При этом я не переставал гадать, как бы мне повторить успех «Лотереи».
Со времен учебы в университете я берег историю, приключившуюся с одним моим хорошим другом. Однажды он попробовал заняться «саундингом» (погуглите) при помощи воскового стержня. Огромные счета за экстренную операцию положили конец его научной карьере. Десять лет спустя еще один мой друг, находясь в сильном подпитии, рассказал, как закупил в магазине ингредиенты для морковного торта – плюс вазелин. Муку и сахар он выбросил, а морковку понес домой, чтобы заняться пеггингом (погуглите) во время мастурбации.
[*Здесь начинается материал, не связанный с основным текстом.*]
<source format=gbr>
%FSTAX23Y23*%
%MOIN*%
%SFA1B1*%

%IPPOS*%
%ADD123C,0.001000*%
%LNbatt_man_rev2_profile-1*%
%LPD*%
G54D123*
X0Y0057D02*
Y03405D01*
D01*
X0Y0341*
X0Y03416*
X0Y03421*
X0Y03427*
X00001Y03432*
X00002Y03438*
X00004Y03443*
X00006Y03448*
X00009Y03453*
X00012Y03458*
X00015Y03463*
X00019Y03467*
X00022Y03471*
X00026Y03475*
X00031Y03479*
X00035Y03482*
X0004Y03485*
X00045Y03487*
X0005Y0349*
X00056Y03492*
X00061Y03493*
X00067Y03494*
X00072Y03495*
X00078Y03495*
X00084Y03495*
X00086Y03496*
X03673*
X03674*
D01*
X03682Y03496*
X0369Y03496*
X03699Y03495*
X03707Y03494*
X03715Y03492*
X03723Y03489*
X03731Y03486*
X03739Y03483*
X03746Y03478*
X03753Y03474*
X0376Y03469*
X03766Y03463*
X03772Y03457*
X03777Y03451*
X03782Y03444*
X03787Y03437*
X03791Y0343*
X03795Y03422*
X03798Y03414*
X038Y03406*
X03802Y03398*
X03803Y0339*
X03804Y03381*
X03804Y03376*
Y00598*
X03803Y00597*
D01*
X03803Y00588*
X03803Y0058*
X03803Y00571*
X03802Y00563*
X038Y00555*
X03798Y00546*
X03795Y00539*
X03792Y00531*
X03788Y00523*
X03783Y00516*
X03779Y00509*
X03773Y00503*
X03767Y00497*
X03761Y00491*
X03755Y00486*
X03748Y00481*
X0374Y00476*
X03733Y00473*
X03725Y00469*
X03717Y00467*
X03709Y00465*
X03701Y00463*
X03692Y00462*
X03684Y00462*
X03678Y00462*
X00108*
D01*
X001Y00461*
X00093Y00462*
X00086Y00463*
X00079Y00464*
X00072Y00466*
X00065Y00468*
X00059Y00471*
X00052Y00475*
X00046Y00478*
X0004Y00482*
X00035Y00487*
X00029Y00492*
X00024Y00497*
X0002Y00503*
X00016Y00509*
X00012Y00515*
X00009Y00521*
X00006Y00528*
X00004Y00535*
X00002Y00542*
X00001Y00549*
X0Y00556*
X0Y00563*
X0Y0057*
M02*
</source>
Две хорошие истории на одну тему, но на рассказ пока не тянет.
Наконец, собирая материал для романа «Удушье», я встретил человека, который едва не умер, пытаясь заниматься самоудовлетворением в бассейне. Вот он, недостающий третий элемент! Я закинулся викодином и в один присест написал черновик будущего рассказа. Когда я прочитал его впервые на курсах писательского мастерства, мои друзья смеялись, даже стонали, но в обморок никто не упал. А насчет собаки Грен Нетцер сказал: «Спасибо за смешную концовку».
Рассказ я назвал «Кишки».
Если смотреть поверхностно, история шокирует, однако ее сила не в этом. В первую очередь это рассказ о взрослении и о том, как зарождающаяся сексуальность приводит подростков к разрыву со старшими. После того как рассказ напечатали в «Плейбое» и в воскресном приложении газеты «Гардиан» (что стоило обоим изданиям множества подписчиков), мне пришло письмо от одного читателя. Он сказал, что это самый грустный и трогательный рассказ из всех, что он читал. Мне всегда греет душу, когда люди видят не только то, что лежит на поверхности.
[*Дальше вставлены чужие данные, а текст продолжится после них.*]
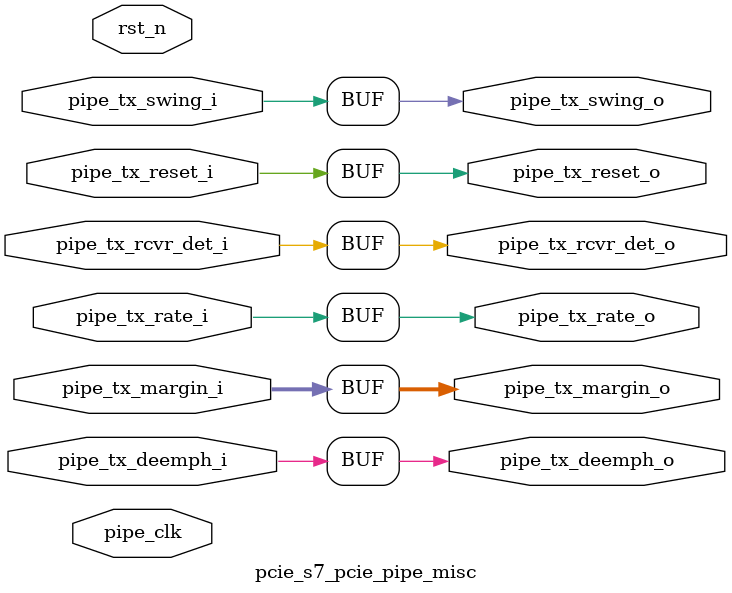
<source format=v>

`timescale 1ps/1ps

(* DowngradeIPIdentifiedWarnings = "yes" *)
module pcie_s7_pcie_pipe_misc #
(
    parameter        PIPE_PIPELINE_STAGES = 0,    // 0 - 0 stages, 1 - 1 stage, 2 - 2 stages
    parameter TCQ  = 1 // synthesis warning solved: parameter declaration becomes local
)
(

    input   wire        pipe_tx_rcvr_det_i       ,     // PIPE Tx Receiver Detect
    input   wire        pipe_tx_reset_i          ,     // PIPE Tx Reset
    input   wire        pipe_tx_rate_i           ,     // PIPE Tx Rate
    input   wire        pipe_tx_deemph_i         ,     // PIPE Tx Deemphasis
    input   wire [2:0]  pipe_tx_margin_i         ,     // PIPE Tx Margin
    input   wire        pipe_tx_swing_i          ,     // PIPE Tx Swing

    output  wire        pipe_tx_rcvr_det_o       ,     // Pipelined PIPE Tx Receiver Detect
    output  wire        pipe_tx_reset_o          ,     // Pipelined PIPE Tx Reset
    output  wire        pipe_tx_rate_o           ,     // Pipelined PIPE Tx Rate
    output  wire        pipe_tx_deemph_o         ,     // Pipelined PIPE Tx Deemphasis
    output  wire [2:0]  pipe_tx_margin_o         ,     // Pipelined PIPE Tx Margin
    output  wire        pipe_tx_swing_o          ,     // Pipelined PIPE Tx Swing

    input   wire        pipe_clk                ,      // PIPE Clock
    input   wire        rst_n                          // Reset
);

//******************************************************************//
// Reality check.                                                   //
//******************************************************************//

//    parameter TCQ  = 1;      // clock to out delay model

    generate

    if (PIPE_PIPELINE_STAGES == 0) begin : pipe_stages_0

        assign pipe_tx_rcvr_det_o = pipe_tx_rcvr_det_i;
        assign pipe_tx_reset_o  = pipe_tx_reset_i;
        assign pipe_tx_rate_o = pipe_tx_rate_i;
        assign pipe_tx_deemph_o = pipe_tx_deemph_i;
        assign pipe_tx_margin_o = pipe_tx_margin_i;
        assign pipe_tx_swing_o = pipe_tx_swing_i;

    end // if (PIPE_PIPELINE_STAGES == 0)
    else if (PIPE_PIPELINE_STAGES == 1) begin : pipe_stages_1

    reg                pipe_tx_rcvr_det_q       ;
    reg                pipe_tx_reset_q          ;
    reg                pipe_tx_rate_q           ;
    reg                pipe_tx_deemph_q         ;
    reg [2:0]          pipe_tx_margin_q         ;
    reg                pipe_tx_swing_q          ;

        always @(posedge pipe_clk) begin

        if (rst_n)
        begin

            pipe_tx_rcvr_det_q <= #TCQ 0;
            pipe_tx_reset_q  <= #TCQ 1'b1;
            pipe_tx_rate_q <= #TCQ 0;
            pipe_tx_deemph_q <= #TCQ 1'b1;
            pipe_tx_margin_q <= #TCQ 0;
            pipe_tx_swing_q <= #TCQ 0;

        end
        else
        begin

            pipe_tx_rcvr_det_q <= #TCQ pipe_tx_rcvr_det_i;
            pipe_tx_reset_q  <= #TCQ pipe_tx_reset_i;
            pipe_tx_rate_q <= #TCQ pipe_tx_rate_i;
            pipe_tx_deemph_q <= #TCQ pipe_tx_deemph_i;
            pipe_tx_margin_q <= #TCQ pipe_tx_margin_i;
            pipe_tx_swing_q <= #TCQ pipe_tx_swing_i;

          end

        end

        assign pipe_tx_rcvr_det_o = pipe_tx_rcvr_det_q;
        assign pipe_tx_reset_o  = pipe_tx_reset_q;
        assign pipe_tx_rate_o = pipe_tx_rate_q;
        assign pipe_tx_deemph_o = pipe_tx_deemph_q;
        assign pipe_tx_margin_o = pipe_tx_margin_q;
        assign pipe_tx_swing_o = pipe_tx_swing_q;

    end // if (PIPE_PIPELINE_STAGES == 1)
    else if (PIPE_PIPELINE_STAGES == 2) begin : pipe_stages_2

    reg                pipe_tx_rcvr_det_q       ;
    reg                pipe_tx_reset_q          ;
    reg                pipe_tx_rate_q           ;
    reg                pipe_tx_deemph_q         ;
    reg [2:0]          pipe_tx_margin_q         ;
    reg                pipe_tx_swing_q          ;

    reg                pipe_tx_rcvr_det_qq      ;
    reg                pipe_tx_reset_qq         ;
    reg                pipe_tx_rate_qq          ;
    reg                pipe_tx_deemph_qq        ;
    reg [2:0]          pipe_tx_margin_qq        ;
    reg                pipe_tx_swing_qq         ;

        always @(posedge pipe_clk) begin

        if (rst_n)
        begin

            pipe_tx_rcvr_det_q <= #TCQ 0;
            pipe_tx_reset_q  <= #TCQ 1'b1;
            pipe_tx_rate_q <= #TCQ 0;
            pipe_tx_deemph_q <= #TCQ 1'b1;
            pipe_tx_margin_q <= #TCQ 0;
            pipe_tx_swing_q <= #TCQ 0;

            pipe_tx_rcvr_det_qq <= #TCQ 0;
            pipe_tx_reset_qq  <= #TCQ 1'b1;
            pipe_tx_rate_qq <= #TCQ 0;
            pipe_tx_deemph_qq <= #TCQ 1'b1;
            pipe_tx_margin_qq <= #TCQ 0;
            pipe_tx_swing_qq <= #TCQ 0;

        end
        else
        begin

            pipe_tx_rcvr_det_q <= #TCQ pipe_tx_rcvr_det_i;
            pipe_tx_reset_q  <= #TCQ pipe_tx_reset_i;
            pipe_tx_rate_q <= #TCQ pipe_tx_rate_i;
            pipe_tx_deemph_q <= #TCQ pipe_tx_deemph_i;
            pipe_tx_margin_q <= #TCQ pipe_tx_margin_i;
            pipe_tx_swing_q <= #TCQ pipe_tx_swing_i;

            pipe_tx_rcvr_det_qq <= #TCQ pipe_tx_rcvr_det_q;
            pipe_tx_reset_qq  <= #TCQ pipe_tx_reset_q;
            pipe_tx_rate_qq <= #TCQ pipe_tx_rate_q;
            pipe_tx_deemph_qq <= #TCQ pipe_tx_deemph_q;
            pipe_tx_margin_qq <= #TCQ pipe_tx_margin_q;
            pipe_tx_swing_qq <= #TCQ pipe_tx_swing_q;

          end

        end

        assign pipe_tx_rcvr_det_o = pipe_tx_rcvr_det_qq;
        assign pipe_tx_reset_o  = pipe_tx_reset_qq;
        assign pipe_tx_rate_o = pipe_tx_rate_qq;
        assign pipe_tx_deemph_o = pipe_tx_deemph_qq;
        assign pipe_tx_margin_o = pipe_tx_margin_qq;
        assign pipe_tx_swing_o = pipe_tx_swing_qq;

    end // if (PIPE_PIPELINE_STAGES == 2)

    endgenerate

endmodule


</source>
Первое публичное чтение рассказа состоялось в магазине «Пауэллз букз» на последнем этаже «Перл рум». Было жарко. После мероприятия мне рассказали, что один парень на краю толпы потерял сознание. Знайте: никто не пишет рассказы с целью доводить читателей до обморока.
Следующим вечером в книжном магазине «Бордерз» в Тайгарде, Орегон, сознание потеряли еще два человека.
Словом, когда я готовился к встрече с читателями в магазине «Кодиз букз» на Телеграф-авеню в Беркли, я уже примерно знал, чего ожидать. Зал был набит битком. Со своего возвышения я видел напряженные лица людей – из-за тесноты, духоты и полного отсутствия личного пространства все тихо ненавидели друг друга.
Местный пиар-агент Дэвид Голиа, ставший свидетелем обмороков в Сан-Франциско, клялся, что каждый раз слушателей добивает строчка про кукурузу и арахисовое масло. В Беркли, когда я прочитал заветные слова, я заметил в центре зала молодого человека: тот резко уронил голову и привалился к сидевшей рядом девушке. Судя по выражению ее лица, они были незнакомы. Девушка с отвращением оскалилась, а потом закричала, когда он сполз ей на колени и оттуда – на пол.